Nesta divinização (e não acho exagerado este termo para definir o clamor unânime de louvores) ignoram-se vários factos da sua biografia que dão outra versão da personagem. Em realidade, Steve Jobs era muito representativo do empreendedor que fez uma enorme fortuna a base de utilizar e explodir para benefício próprio bens comuns sem os quais não atingisse o seu sucesso. É mais, a sua fortuna baseou-se, em parte, em uma enorme exploração de outros seres humanos. Vejamos os dados, começando pelas suas características como empresário empleador. Apple, a empresa de Steve Jobs, não fabrica os seus produtos em EEUU. Fá-lo em Shenzen, uma cidade da China conhecida como o Silicon Valley chinês, onde trabalham 420.000 trabalhadores em condições miseráveis. O grupo empresarial Foxconn dirige tal conglomerado de indústrias que produzem aparelhos eletrónicos. Neste local, incluídas as fábricas de Apple, explode-se brutalmente aos seus trabalhadores (não é estranho que trabalhem seis dias à semana 16 horas ao dia) em condições militares nas suas correntes de montagem. Existe um ambiente de terror bem documentado pela obra de Mike Daisey (The agony and the ecstasi of Steve Jobs) em nenhuma parte mencionada na bacanal de elogios escritos a razão da homenagem à sua figura.

A sua fortuna pessoal (estimada em 8.500 milhões de dólares) e os enormes benefícios da sua empresa baseavam-se, em parte, nesta súper exploração de outros seres humanos.
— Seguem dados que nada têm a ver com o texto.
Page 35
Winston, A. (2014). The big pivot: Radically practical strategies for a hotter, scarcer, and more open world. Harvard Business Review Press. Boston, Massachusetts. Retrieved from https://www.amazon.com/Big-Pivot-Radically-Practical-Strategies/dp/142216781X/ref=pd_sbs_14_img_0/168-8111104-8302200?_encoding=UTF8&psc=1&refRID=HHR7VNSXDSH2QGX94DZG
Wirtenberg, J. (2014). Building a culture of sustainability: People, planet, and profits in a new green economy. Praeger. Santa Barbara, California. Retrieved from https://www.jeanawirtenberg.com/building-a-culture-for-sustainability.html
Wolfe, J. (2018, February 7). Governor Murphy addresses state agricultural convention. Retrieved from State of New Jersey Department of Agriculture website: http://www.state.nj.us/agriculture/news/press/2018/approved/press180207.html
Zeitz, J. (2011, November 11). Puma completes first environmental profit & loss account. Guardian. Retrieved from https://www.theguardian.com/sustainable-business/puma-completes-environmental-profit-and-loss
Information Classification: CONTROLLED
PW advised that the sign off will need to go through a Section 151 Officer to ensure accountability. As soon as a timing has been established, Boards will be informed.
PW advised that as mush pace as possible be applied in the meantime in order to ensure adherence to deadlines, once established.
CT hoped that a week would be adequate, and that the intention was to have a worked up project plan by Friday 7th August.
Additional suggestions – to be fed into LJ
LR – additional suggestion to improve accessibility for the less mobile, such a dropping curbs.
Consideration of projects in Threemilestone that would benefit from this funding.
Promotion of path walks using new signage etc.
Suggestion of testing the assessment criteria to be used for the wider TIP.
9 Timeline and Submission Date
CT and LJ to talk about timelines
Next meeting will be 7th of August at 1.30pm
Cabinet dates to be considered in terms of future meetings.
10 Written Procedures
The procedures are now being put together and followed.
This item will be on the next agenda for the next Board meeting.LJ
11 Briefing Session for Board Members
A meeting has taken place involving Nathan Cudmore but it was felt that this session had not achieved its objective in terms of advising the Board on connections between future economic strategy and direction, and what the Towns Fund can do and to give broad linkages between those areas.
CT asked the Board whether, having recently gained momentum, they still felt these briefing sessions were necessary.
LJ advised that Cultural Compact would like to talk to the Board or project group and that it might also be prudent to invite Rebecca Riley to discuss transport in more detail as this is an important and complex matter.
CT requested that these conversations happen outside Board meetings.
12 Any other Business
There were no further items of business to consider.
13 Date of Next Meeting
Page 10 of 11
O número de suicídios, consequência das horríveis condições de trabalho, foi denunciado em vários meios internacionais. Segundo o diário londrino Daily Mail, aos trabalhadores das fábricas de Apple na China força-se-lhes a assinar um contrato no que se comprometem, eles e as suas famílias, a não denunciar e a não levar à companhia aos tribunais em caso de acidente, dano, morte ou suicídio.
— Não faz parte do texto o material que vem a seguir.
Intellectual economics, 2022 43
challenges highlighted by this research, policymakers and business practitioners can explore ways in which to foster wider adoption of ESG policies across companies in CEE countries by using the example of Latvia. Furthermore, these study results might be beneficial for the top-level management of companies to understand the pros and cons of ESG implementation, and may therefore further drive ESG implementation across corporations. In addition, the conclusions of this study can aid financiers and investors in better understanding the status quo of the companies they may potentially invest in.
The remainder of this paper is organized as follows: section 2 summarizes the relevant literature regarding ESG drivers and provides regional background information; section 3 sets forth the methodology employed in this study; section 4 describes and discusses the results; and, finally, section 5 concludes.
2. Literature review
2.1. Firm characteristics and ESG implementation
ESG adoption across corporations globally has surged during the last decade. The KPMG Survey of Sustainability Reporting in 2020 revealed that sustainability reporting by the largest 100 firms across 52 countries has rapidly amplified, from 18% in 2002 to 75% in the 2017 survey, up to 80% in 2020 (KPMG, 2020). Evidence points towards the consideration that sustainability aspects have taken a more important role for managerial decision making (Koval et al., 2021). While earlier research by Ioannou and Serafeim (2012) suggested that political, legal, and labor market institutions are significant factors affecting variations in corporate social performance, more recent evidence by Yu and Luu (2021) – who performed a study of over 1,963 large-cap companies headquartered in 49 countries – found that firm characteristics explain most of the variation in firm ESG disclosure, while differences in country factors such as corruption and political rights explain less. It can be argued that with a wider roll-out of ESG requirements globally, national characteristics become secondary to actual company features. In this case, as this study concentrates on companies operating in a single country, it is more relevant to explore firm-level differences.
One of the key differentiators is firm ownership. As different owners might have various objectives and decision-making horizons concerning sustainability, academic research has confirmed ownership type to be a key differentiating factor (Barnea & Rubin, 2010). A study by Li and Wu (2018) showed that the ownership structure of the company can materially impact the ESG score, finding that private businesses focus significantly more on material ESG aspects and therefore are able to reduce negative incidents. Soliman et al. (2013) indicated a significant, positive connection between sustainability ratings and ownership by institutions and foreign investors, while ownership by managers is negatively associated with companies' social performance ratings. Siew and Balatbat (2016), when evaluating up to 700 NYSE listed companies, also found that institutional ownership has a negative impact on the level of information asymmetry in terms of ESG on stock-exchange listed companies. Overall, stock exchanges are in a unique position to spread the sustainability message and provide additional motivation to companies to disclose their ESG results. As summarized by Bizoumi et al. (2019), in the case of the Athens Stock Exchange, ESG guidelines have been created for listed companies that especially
A insensibilidad para as condições de trabalho nas suas empresas refletia uma atitude muito representativa do grande empreendedor do século XX. O seu antagonismo, quase hostilidade, para a classe trabalhadora, era bem conhecido. Como assinala Eric Alterman no seu artigo titulado "Steve Jobs. Uma vergonha americana" ("Steve Jobs. An American Disgrace" publicado em The Nation. 28-11-11), Steve Jobs aconselhava ao presidente Obama a imitar a China e permitir às empresas estadounidenses fizessem, não só na China, senão também em EEUU, o que quisessem, sem nenhum tipo de proteção aos trabalhadores nem ao médio ambiente.
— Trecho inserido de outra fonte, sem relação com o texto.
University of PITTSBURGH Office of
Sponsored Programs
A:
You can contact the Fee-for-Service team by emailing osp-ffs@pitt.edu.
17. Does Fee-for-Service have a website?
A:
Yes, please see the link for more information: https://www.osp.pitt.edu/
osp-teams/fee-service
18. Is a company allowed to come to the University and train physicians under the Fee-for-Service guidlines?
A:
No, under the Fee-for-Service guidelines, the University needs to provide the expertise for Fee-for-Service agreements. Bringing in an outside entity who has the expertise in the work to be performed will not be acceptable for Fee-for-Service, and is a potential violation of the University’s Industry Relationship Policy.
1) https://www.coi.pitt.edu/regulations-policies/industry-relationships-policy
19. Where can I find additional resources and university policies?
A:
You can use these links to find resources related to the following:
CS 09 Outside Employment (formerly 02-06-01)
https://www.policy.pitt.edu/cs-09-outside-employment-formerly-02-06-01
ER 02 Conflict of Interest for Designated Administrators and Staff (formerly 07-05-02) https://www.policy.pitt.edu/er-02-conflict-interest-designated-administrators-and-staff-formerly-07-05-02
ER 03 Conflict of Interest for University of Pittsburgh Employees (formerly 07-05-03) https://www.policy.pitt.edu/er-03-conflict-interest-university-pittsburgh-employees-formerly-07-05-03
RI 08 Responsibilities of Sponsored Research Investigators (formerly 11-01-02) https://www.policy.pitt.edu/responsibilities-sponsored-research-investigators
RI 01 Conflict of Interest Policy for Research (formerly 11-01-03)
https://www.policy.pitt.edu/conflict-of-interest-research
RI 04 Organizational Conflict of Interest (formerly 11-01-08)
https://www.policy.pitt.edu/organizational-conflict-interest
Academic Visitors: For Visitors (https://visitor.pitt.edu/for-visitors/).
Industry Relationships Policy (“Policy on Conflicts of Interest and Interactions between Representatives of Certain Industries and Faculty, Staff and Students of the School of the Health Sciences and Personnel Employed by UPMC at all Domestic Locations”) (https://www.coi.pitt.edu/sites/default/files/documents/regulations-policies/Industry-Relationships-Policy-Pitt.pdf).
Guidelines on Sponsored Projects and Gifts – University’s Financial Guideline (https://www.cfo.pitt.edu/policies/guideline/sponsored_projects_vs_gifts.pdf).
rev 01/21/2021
A sua obsessão era acumular dinheiro, sem nenhum travão em isso. Era o "perfeito empreendedor" da Corporate America, que se nos quer apresentar como modelo e exemplo. Não se conhece que desse dinheiro a atos sociais benéficos, como os súper ricos costumam fazer naquele país como estratégia de marketing para melhorar a sua imagem. Em realidade, ridiculizó a Bill Gates por criar uma fundação que leva o seu nome, atribuindo um suposto atraso tecnológico das empresas de Bill Gates (a hostilidade de Steve Jobs para Bill Gates era bem conhecida) ao "excessivo interesse de Bill Gates em ajudar aos pobres". Steve Jobs era uma personagem que pertencia ao mundo definido por Charles Dickens.

Uma última observação. As empresas Apple e a grande maioria de "inventos da indústria eletrónica" baseiam-se no conhecimento da investigação básica produzida em outras instituições, frequentemente centros académicos financiados publicamente pelo Governo federal de EEUU, especializados em temas militares ou aeroespaciales. Internet é um claro exemplo disso. O conhecimento que produziu Internet, por exemplo, procedia dos investimentos públicos. Parece ignorar-se que o Governo federal de EEUU tem uma das políticas industriais mais desenvolvidas na OCDE, investindo enormemente em investigação e desenvolvimento. A indústria eletrónica explodiu tal conhecimento público para os seus fins privados. Sem desmerecer a importância da investigação aplicada e da criação intelectual, há que assinalar que a escada que lhes permite subir foi construída por outros, ponto também esquecido nesta biografia de uma personagem representativa do que significa o capitalismo sem luvas e sem limites.